PROVIDED MATERIAL:
---*---
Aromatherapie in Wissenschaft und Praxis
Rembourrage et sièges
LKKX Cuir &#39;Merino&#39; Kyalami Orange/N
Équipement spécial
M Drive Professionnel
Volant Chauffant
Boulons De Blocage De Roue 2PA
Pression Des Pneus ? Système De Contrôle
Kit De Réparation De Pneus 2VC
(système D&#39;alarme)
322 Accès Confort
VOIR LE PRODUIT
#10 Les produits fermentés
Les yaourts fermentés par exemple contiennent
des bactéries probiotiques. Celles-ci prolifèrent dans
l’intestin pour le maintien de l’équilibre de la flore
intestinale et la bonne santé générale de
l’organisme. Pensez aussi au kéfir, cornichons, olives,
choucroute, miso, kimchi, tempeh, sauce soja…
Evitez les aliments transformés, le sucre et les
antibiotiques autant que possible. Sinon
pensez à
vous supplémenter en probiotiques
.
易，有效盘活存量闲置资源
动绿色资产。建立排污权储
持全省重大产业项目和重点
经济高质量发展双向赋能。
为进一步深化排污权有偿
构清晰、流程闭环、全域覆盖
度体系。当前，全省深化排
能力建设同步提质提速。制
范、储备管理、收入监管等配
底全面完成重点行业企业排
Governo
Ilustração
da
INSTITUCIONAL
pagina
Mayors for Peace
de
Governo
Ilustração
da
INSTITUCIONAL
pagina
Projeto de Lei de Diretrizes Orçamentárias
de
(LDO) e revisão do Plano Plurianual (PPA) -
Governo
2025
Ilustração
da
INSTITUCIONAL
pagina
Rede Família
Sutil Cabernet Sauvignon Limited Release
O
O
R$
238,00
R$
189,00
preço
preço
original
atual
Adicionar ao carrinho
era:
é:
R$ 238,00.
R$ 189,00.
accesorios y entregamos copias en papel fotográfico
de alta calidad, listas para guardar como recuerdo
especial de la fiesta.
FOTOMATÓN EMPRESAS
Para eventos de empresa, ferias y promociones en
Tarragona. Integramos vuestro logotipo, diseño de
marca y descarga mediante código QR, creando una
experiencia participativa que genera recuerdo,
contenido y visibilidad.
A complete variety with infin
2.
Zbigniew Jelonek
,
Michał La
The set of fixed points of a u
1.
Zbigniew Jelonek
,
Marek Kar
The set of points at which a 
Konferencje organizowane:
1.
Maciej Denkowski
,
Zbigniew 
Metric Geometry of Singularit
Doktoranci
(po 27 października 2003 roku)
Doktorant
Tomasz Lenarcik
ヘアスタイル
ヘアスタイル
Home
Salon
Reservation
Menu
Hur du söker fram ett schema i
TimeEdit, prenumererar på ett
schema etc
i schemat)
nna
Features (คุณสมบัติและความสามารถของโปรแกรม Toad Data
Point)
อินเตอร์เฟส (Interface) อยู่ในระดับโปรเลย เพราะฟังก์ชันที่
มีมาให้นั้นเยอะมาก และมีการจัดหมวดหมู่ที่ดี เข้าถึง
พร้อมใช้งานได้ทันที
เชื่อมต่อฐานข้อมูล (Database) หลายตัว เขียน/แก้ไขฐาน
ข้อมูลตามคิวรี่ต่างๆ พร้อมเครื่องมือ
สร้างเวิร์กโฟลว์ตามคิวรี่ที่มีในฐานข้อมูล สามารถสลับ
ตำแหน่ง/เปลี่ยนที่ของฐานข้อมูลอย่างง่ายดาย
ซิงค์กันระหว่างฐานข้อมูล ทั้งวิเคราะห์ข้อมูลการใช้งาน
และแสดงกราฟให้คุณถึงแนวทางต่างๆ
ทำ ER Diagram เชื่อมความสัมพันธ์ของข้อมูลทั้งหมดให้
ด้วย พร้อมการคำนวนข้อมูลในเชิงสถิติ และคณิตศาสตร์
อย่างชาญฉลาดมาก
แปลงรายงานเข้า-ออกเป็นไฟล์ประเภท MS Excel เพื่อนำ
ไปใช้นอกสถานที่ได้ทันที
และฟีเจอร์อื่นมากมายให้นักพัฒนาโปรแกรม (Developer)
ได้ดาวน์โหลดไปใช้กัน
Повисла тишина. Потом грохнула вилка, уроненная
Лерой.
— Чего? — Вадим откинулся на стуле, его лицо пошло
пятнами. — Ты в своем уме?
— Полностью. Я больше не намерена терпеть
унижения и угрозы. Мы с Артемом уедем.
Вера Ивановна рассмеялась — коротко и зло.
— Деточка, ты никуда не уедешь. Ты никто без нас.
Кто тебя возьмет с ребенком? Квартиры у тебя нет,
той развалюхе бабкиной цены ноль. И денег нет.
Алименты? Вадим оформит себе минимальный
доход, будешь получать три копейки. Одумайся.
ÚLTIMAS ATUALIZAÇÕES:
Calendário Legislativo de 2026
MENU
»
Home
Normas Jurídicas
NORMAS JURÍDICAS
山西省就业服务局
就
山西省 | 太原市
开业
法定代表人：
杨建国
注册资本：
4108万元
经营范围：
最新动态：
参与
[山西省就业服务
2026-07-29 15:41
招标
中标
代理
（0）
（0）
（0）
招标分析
---*---
PROBLEM TO SOLVE: Give back the records word for word. Start at the first line, end at the line containing "Rede Família", and include both.

ANSWER SECTION:
Aromatherapie in Wissenschaft und Praxis
Rembourrage et sièges
LKKX Cuir &#39;Merino&#39; Kyalami Orange/N
Équipement spécial
M Drive Professionnel
Volant Chauffant
Boulons De Blocage De Roue 2PA
Pression Des Pneus ? Système De Contrôle
Kit De Réparation De Pneus 2VC
(système D&#39;alarme)
322 Accès Confort
VOIR LE PRODUIT
#10 Les produits fermentés
Les yaourts fermentés par exemple contiennent
des bactéries probiotiques. Celles-ci prolifèrent dans
l’intestin pour le maintien de l’équilibre de la flore
intestinale et la bonne santé générale de
l’organisme. Pensez aussi au kéfir, cornichons, olives,
choucroute, miso, kimchi, tempeh, sauce soja…
Evitez les aliments transformés, le sucre et les
antibiotiques autant que possible. Sinon
pensez à
vous supplémenter en probiotiques
.
易，有效盘活存量闲置资源
动绿色资产。建立排污权储
持全省重大产业项目和重点
经济高质量发展双向赋能。
为进一步深化排污权有偿
构清晰、流程闭环、全域覆盖
度体系。当前，全省深化排
能力建设同步提质提速。制
范、储备管理、收入监管等配
底全面完成重点行业企业排
Governo
Ilustração
da
INSTITUCIONAL
pagina
Mayors for Peace
de
Governo
Ilustração
da
INSTITUCIONAL
pagina
Projeto de Lei de Diretrizes Orçamentárias
de
(LDO) e revisão do Plano Plurianual (PPA) -
Governo
2025
Ilustração
da
INSTITUCIONAL
pagina
Rede Família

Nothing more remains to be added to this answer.